Young Louisiana native, Rod Melancon’s outstanding and revelatory second album, Parish Lines, demonstrates artistic growth as a performer, studio artist and songwriter with Dwight Yoakam’s lead guitar player, Brian Whelan at the producer’s helm. It was a breakthough work with consistently insightful, ironic and engaging songs and a firey-take-no-prisoners production. Lee Ann Womack’s, The Way I’m Living, has shown there is still hope as she sings on the fringes of mainstream country with an album that is as gospel fevered as it is heartbroken, honky tonk country. Chiming in from the West Coast, Calico the band, a skilled instrumentalist-singer-songwriter trio gave us Rancho California with strains of Bakersfield that dove tails into the Laurel Canyon vocal sound originated by the Mamas and Papas and Crosby, Stills & Nash. The album is full of soulful songs complete with soaring three-part harmonies and dynamic country-rock instrumentation from a new band who is ready to take Nashville and Austin by storm.
At 80, Leonard Cohen still mesmerizes and engages as he draws us his near spoken word songs of confession, irony and poetic beauty. On his latest, Popular Problems, he has called us again to warm by his midnight fires with familiar tales of love, loss and redemption that we never tire of hearing.
And ending on a tragic note of mortality and finality, in 2014, we had one last love letter of songs from the great Jesse Winchester, his ironically titled, A Reasonable Amount of Trouble. As he writes and sings his last words with the knowledge he is terminally ill, he allows us into his final recorded moments with love, grace, humility, humor and a final sense of closure on a career that has done as much as any artist to define Americana over the last 40 years. He has never received enough credit for bridging the North American gap between roots music from Canada and the United States. This album is as sweet as a valentine as it leaves us with that taste of mortal bitterness at the loss we experience with his absence.

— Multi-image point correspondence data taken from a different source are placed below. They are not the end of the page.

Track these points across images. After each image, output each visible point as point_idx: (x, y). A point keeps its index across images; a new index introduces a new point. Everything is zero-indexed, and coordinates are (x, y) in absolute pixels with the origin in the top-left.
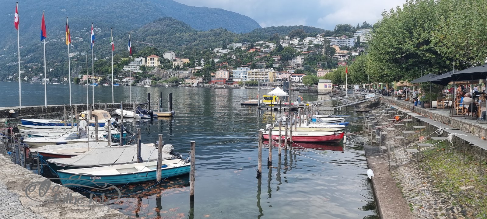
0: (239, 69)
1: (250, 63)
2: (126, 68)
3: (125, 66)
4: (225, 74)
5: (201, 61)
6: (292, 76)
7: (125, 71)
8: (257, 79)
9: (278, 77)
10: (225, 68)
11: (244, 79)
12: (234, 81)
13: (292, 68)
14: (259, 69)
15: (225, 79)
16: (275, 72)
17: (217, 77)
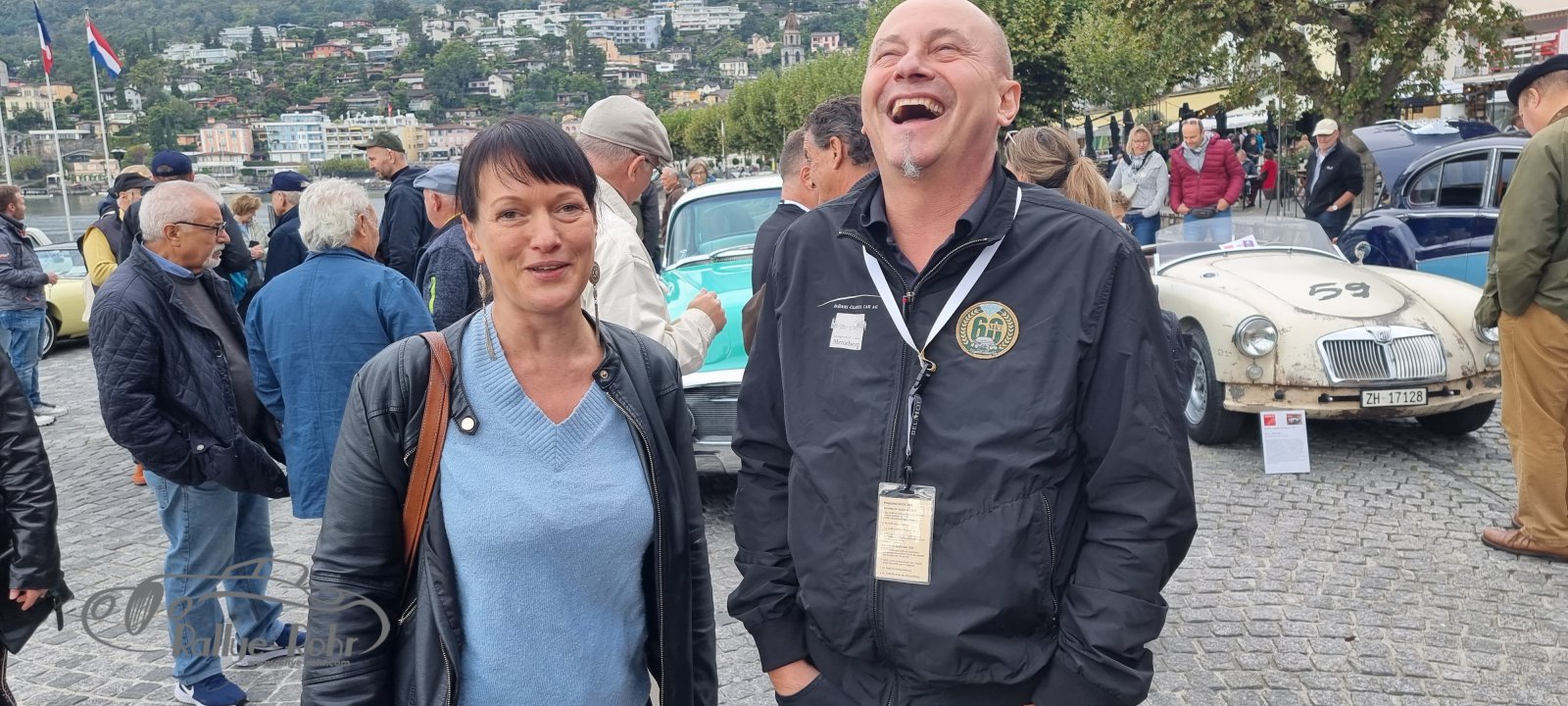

Honorable mentions for oustanding achtivement, which in many cases could be interchanged with albums that are on my list, include Phil & Dave Alvin’s notably funky take on Big Bill Broonzy on Common Ground; Mary Gauthier continues to set the gold standard for self-revealing yet universal country based lyric driven songwriting on her fine Love & Trouble collection; Paul Thorn’s gospel soaked passionate, Too Blessed to be Stressed and Dave Crossland’s fine re-invention of the legacy of John Stewart on his excellent Mother Country album. These are a few released this year.